REPUBLIKA.CO.ID,LILONGWE --Kaum muslimah di Malawi tengah mengadvokasi pemberlakuan hukuman yang berat kepada pelaku Kekerasan Berbasis Gender (GBV).
Cara tersebut diyakini oleh para Muslimah di negara itu sebagai satu-satunya cara untuk meminimalisir tingkat kekerasan dikalangan mereka.
"Meskipun adanya undang-undang yang mengatur hukuman kekerasan gender di negara ini, namun pada nyatanya peningkatan kekerasan berbasis gender terus saja terjadi. Dimana para wanita dan anak-anak mati secara diam-diam karena kekerasan," ujar Ketua Organisasi Perempuan Muslim Nasional, Fatima Ndaila seperti yang dilansir Onislam, Kamis (13/11)

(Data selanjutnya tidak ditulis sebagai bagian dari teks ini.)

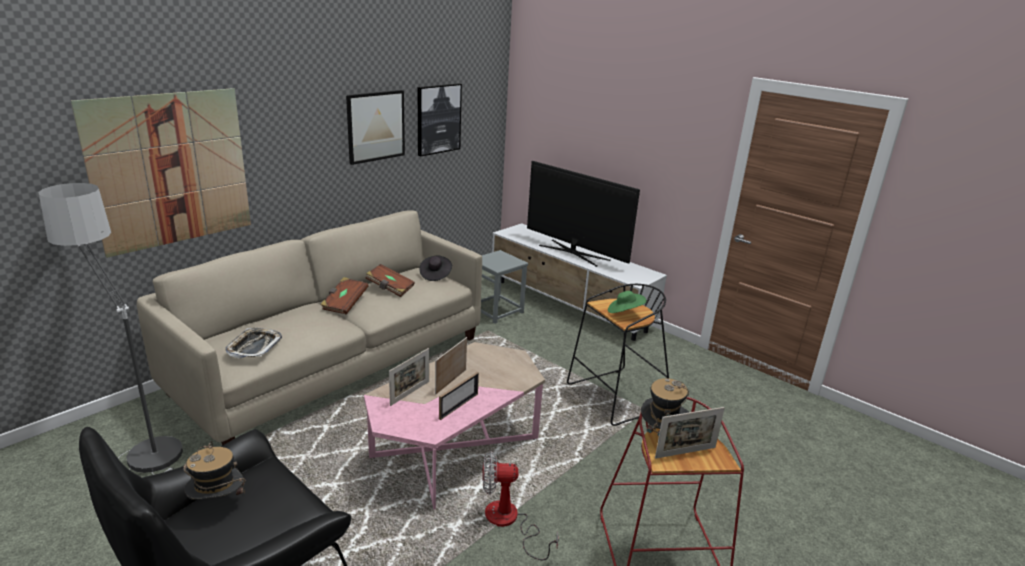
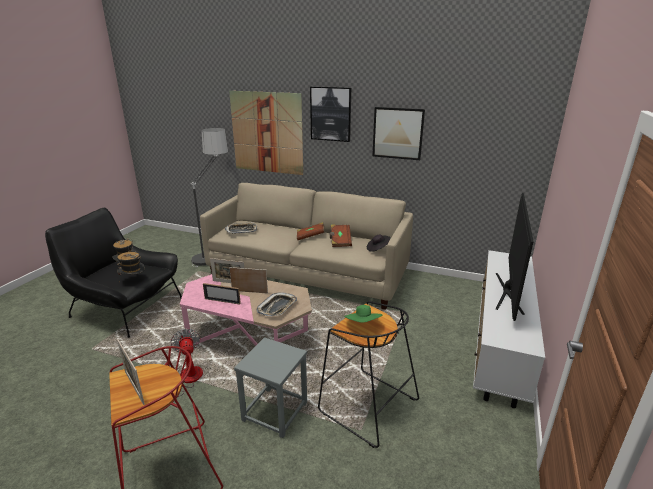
camera: 70 degrees right, 0 degrees up
picture [418,83,462,156] -> picture moved to [310,87,351,142]
grey stool [481,250,528,324] -> grey stool moved to [234,337,307,438]
hat [641,378,689,436] -> hat moved to [117,252,145,282]
none -> tray [256,292,297,316]

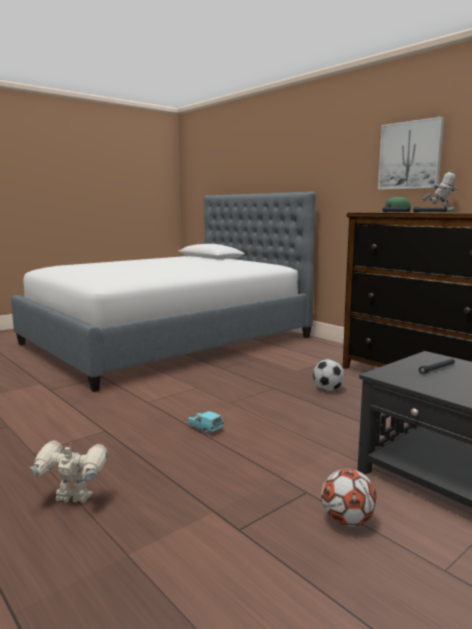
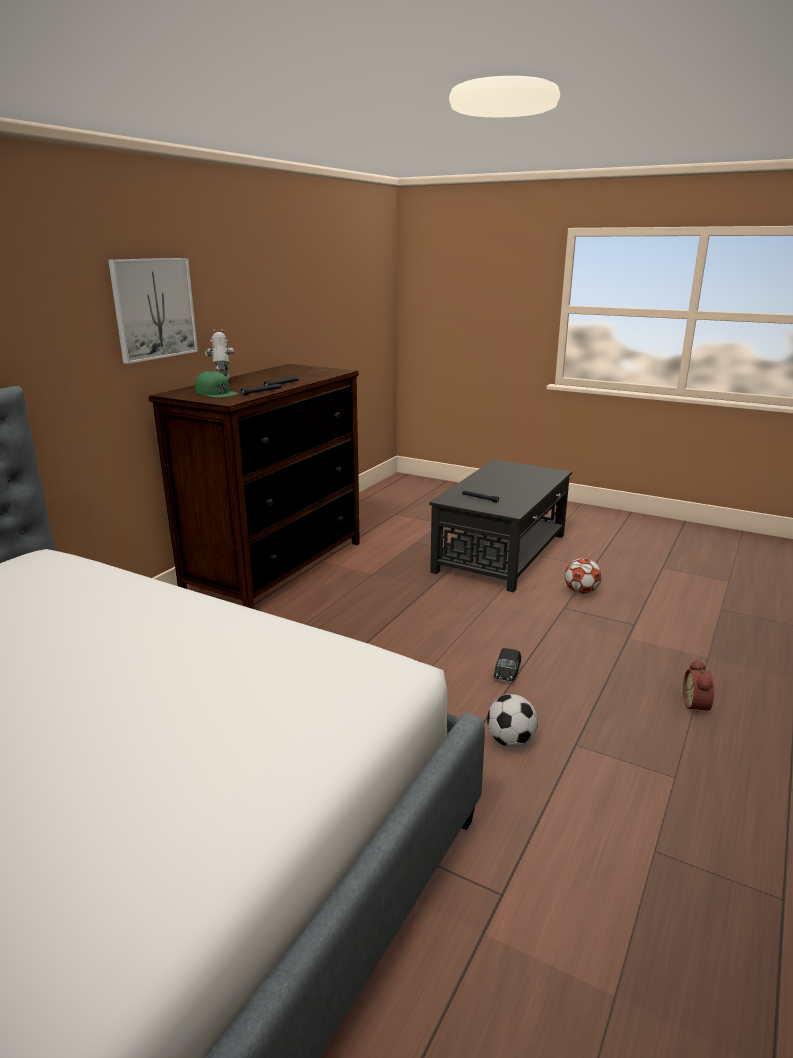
camera: 110 degrees left, 10 degrees up
toy robot [30,441,108,503] -> alarm clock [683,659,714,716]
turquoise toy car [188,411,224,434] -> black toy car [494,648,521,682]
football [313,359,344,391] -> football moved to [487,694,538,747]

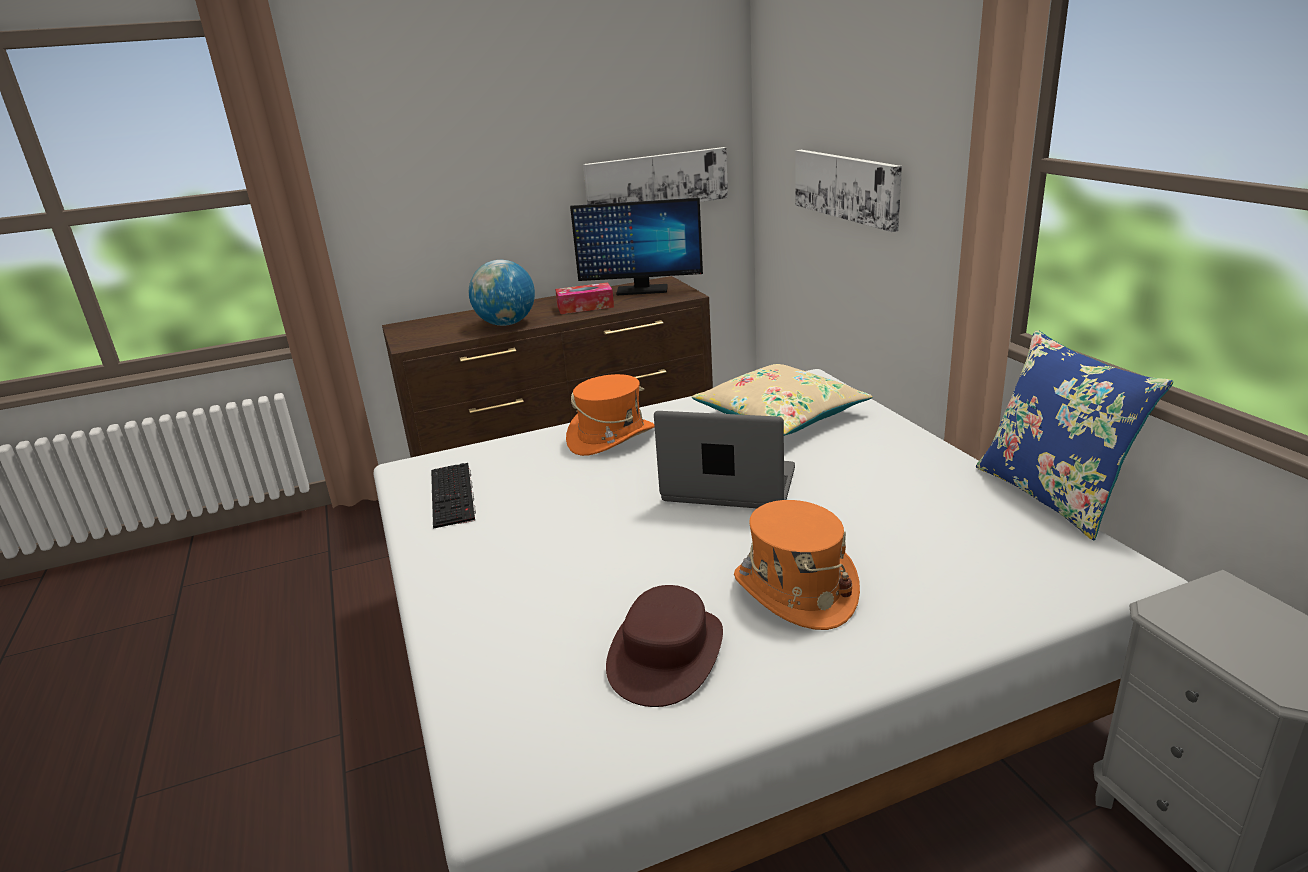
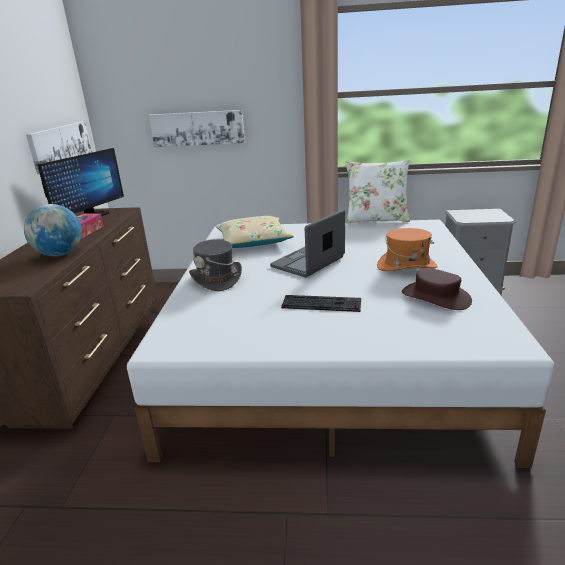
camera: 65 degrees left, 0 degrees up
keyboard [431,463,476,529] -> keyboard moved to [281,295,361,312]
orange hat [566,374,655,456] -> grey hat [189,239,242,291]
blue pillow [976,330,1173,540] -> white pillow [345,159,411,223]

Ia mengatakan, situasi itu telah memaksa mereka untuk segera mengambil tindakan untuk melobi pengadilan dan anggota parlemen demi menegakkan hukum baru terhadap kekerasan berbasis gender.
Ndaila mengatakan keprihatinannya terkait fenomena yang terjadi di Malawi. Ia menegaskan, ini bukanlah tentang Muslim dan Islam saja, melainkan tentang kehidupan perempuan di negara itu.
"Kita semua harus bergandengan tangan dan menghilangkan kekerasan berbasis gender di tegah-tengah kita. Malawi yang memiliki pandangan agama yang beragam harus berdiri dan saling berdampingan untuk membuat Malawi menjadi tempat yang aman bagi perempuan dan anak-anak," lanjutnya.
Alasan beberapa dari orang tidak takut untuk melakukan kekerasan terhadap perempuan dan anak-anak, menurutnya, karena pengadilan di negara itu lunak ketika menetapkan hukuman.
Ketua Nasional Muslim Malawi (MAM) Syeikh Muhammad Idrissa memuji inisiatif yang dilakukan oleh para muslimah itu.
"Sebagai organisasi keagamaan, kami sangat terganggu dengan penderitaaan yang dialami oleh para wanita. Mengingat, penderitaan di negeri ini cukup mengkhawatirkan," ujarnya.
Ia menjelaskan, kekerasan berbasis gender telah menurunkan martabat perempuan dan menghinakan mereka.
Oleh karena itu, ia bersama organisasi yang dibawanya berjanji memberikan dukungan terhadap inisiatif itu. Sehinga, keselamatan perempuan, terlepas dari kecenderungan keagamaan mereka terjaga.
"Kami tidak bisa duduk diam, sementara perempuan dilecehkan di dalam dan di luar rumah mereka sendiri. Sebagai orang beragama, kita perlu mengambil tindakan untuk membalikkan situasi ini," katanya
Islam menjadi agama terbesar kedua di negara itu setelah Kristen. Jumlah sekitar 36 persen dari 16 juta penduduk negara itu. Sekitar 65 persen dari jumlah penduduk adalah wanita.